Document extract:
Wednesday, June 8, 2016

Book Review: The Amazing Adventures of Kavalier & Clay by Michael Chabon

This must be the most beautiful novel ever written about comic books. Chabon integrates his fictional dynamic duo of comic creators into the '40s and '50s so seamlessly that I fully expect to be able to find old Escapist comics on eBay. He describes every emotion in the human experience, with apt and vivid metaphors that on occasion made me laugh out loud, not necessarily with their humor, but with the sheer rightness of it all. Nor is this overly rosy -- events are bizarre, unpredictable, disappointing, but never meaningless. This is sure to become a classic if it isn't already. I just wish it didn't move so fast through its events, which is odd to say for a book so long, but I only want more depth and connection to these amazing people.

Sunday, June 5, 2016

Book Review: Fragile Things by Neil Gaiman

I was hoping for a little more from this collection than I got. I think, since this is Gaiman's second short story collection and I had read his third recently, that he has simply matured as a writer in the time since this. The best stories are at the beginning and ending: a Sherlock Holmes plus H.P. Lovecraft mashup called "A Study in Emerald" and an American Gods sequel story called "The Monarch of the Glen." Both of those are especially unusual short stories in that they seem to open up new possibilities for the worlds they inhabit. Most of the other stories are indeed very good, but in the end seem more like writing exercises and leaves on the wind than fully developed like the other two. (Oh, there's also one called "Goliath" set in the world of the Matrix, also a cut above the rest.) Like all Gaiman, well worth it, but I have to admit it seems below average for his high level.

Thursday, June 2, 2016

A World from Dust (Plus): DIY Squid Beak

The squid beak is as sharp and tough as a knife, yet it contains no metal. How could such an amazing structure ever have evolved? The answer is it's surprisingly simple to make a material like squid beak in six words: "by oxidizing sugar and a neurotransmitter."

Required work:
- a) In the blog posts, rewrite everything from "Book Review: The" down to "these amazing people.", with "an auction site" in place of "eBay".
- b) Answer these from the blog posts:
(i) On what date was the review of Fragile Things posted?
(ii) What is the title of the Sherlock Holmes and H.P. Lovecraft mashup story?
(iii) What substance does the squid beak contain none of?

Data for review:
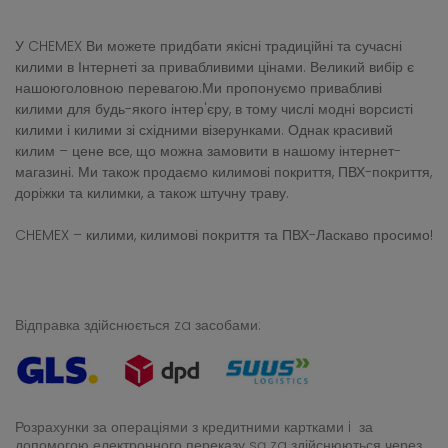
У CHEMEX Ви можете придбати якісні традиційні та сучасні
килими в Інтернеті за привабливими цінами. Великий вибір є
нашоюголовною перевагою.Ми пропонуємо привабливі
килими для будь-якого інтер'єру, в тому числі модні ворсисті
килими і килими зі східними візерунками. Однак красивий
килим – цене все, що можна замовити в нашому інтернет-
магазині. Ми також продаємо килимові покриття, ПВХ-покриття,
доріжки та килимки, а також штучну траву.
CHEMEX – килими, килимові покриття та ПВХ-Ласкаво просимо!
Відправка здійснюється za засобами:
Розрахунки за операціями з кредитними картками i за
допомогою електронного переказу
są za здійснюються через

List of solutions:
- a)
Book Review: The Amazing Adventures of Kavalier & Clay by Michael Chabon

This must be the most beautiful novel ever written about comic books. Chabon integrates his fictional dynamic duo of comic creators into the '40s and '50s so seamlessly that I fully expect to be able to find old Escapist comics on an auction site. He describes every emotion in the human experience, with apt and vivid metaphors that on occasion made me laugh out loud, not necessarily with their humor, but with the sheer rightness of it all. Nor is this overly rosy -- events are bizarre, unpredictable, disappointing, but never meaningless. This is sure to become a classic if it isn't already. I just wish it didn't move so fast through its events, which is odd to say for a book so long, but I only want more depth and connection to these amazing people.

- b)
(i) Sunday, June 5, 2016
(ii) "A Study in Emerald"
(iii) Metal